Thursday, January 24, 2008

GOLD MOVES PAST $900. TIME TO START HOARDING?

Gold Futures Top $900 as Dollar Drops; Platinum Jumps to Record

By Pham-Duy Nguyen

Jan. 24 (Bloomberg) -- Gold topped $900 an ounce in New York for the first time in a week after the dollar dropped against the euro, boosting the appeal of the precious metal as an alternative investment. Platinum futures surged to a record.
European Central Bank officials signaled interest rates would remain steady to cap inflation. The Federal Reserve on Jan. 22 slashed the benchmark U.S. rate by 0.75 percentage point in an emergency move. Gold surged 31 percent last year as reductions in borrowing costs sent the dollar 9.5 percent lower against the euro.
``The biggest factor fueling the rally is going to be continued easing by the Fed while the ECB stands pat,'' said Matt Zeman, a metals trader at LaSalle Futures Group Inc. in Chicago. ``The dollar should keep on losing ground against the euro, so we should see another record in gold in the next two weeks, if not sooner.''
Gold futures for February delivery rose $24.80, or 2.8 percent, to $907.90 an ounce at 1:06 p.m. on the Comex division of the New York Mercantile Exchange. The price earlier soared as high as $911.10. Before today, gold gained 5.4 percent this month, reaching a record $916.10 on Jan. 15.
The dollar fell to the lowest ever against the euro last year as a housing slump and losses in the subprime mortgage market forced the Fed to reduce borrowing costs 1 percentage point. In 2007, the ECB raised rates 0.5 percentage point to 4 percent.
The euro rose as much as 0.8 percent to $1.4742 today, and European equities had the biggest gain since 2003 after U.S. stocks rebounded yesterday.

Interest-Rate Futures

Interest-rate futures had indicated a 100 percent chance the Fed will reduce the overnight lending rate to 3 percent from 3.5 percent on Jan. 30. The odds later fell to 70 percent.
``Clear expectations that the Fed will cut once again next week, and cut until some signs of stabilization emerge, continue to fuel the precious metal,'' said Jon Nadler, an analyst at Kitco Minerals & Metals Inc. in Montreal.

China reported its economy expanded more than 11 percent for the fourth straight quarter, easing concerns global economies may sag.
The UBS Bloomberg Constant Maturity Commodity Index of 26 prices rebounded, led by copper. The measure tumbled 3.5 percent in the previous two days, the most since mid-August.
``The markets sense more stability,'' said Leonard Kaplan, president of Prospector Asset Management in Evanston, Illinois. ``The Fed is going to drop rates again, and that's going to hurt the dollar and help gold.''

Jewelry Demand

Still, higher prices may deter jewelers, the biggest buyers of the metal, GFMS Ltd., a London-based researcher, said last week in a report.

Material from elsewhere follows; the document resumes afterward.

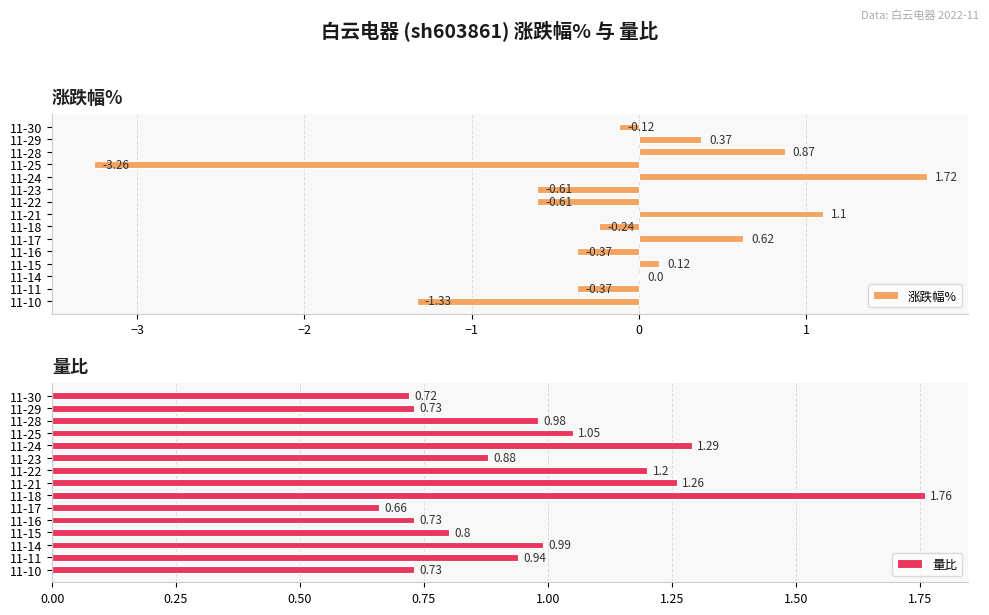

What is the value of the 涨跌幅% bar at the 5th from the left?

1.7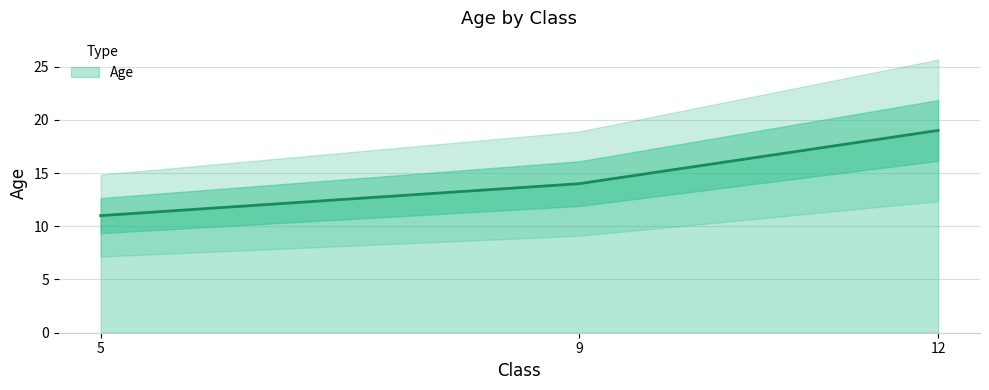

What value does the data have at 12?

19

A slowing economy might also damp demand by shoppers.
Jewelry demand accounted for 62 percent of purchases last year, and that may drop below 50 percent this year, sending the price to $800 by July, GFMS said. Demand from jewelers rose 5.5 percent in 2007 to 2,407 metric tons.
``A recession will hurt fabrication demand but will be more than made up for by investment demand,'' said Tom Winmill, president of the Midas Management Corp. in New York.
Investment demand in the StreetTracks Gold Trust, the biggest exchange-traded fund backed by bullion, reached a record 653 metric tons on Jan. 14. It rose 39 percent last year. The fund began trading in November 2004.

Platinum Soars

Platinum futures for April delivery surged $58.80, or 3.8 percent, to $1,617.90 an ounce on the Nymex, the highest ever. The previous record was $1,597.40 on Jan. 14.
Lonmin Plc, the world's third-biggest platinum producer, cut its sales target in the year ending Sept. 30 by 4.4 percent because of accidents and a strike in South Africa. Aquarius Platinum Ltd., which also mines in the country, said production in the second quarter ended Dec. 31 fell 2 percent.
Palladium futures for March delivery climbed $5.30, or 1.4 percent, to $374.75 an ounce. Before today, the metal dropped
2.3 percent this month.
Platinum and palladium are used to make jewelry and pollution-control devices in cars.
Silver futures for March delivery jumped 36 cents, or 2.3 percent, to $16.33 an ounce. Before today, the price gained 7 percent this month.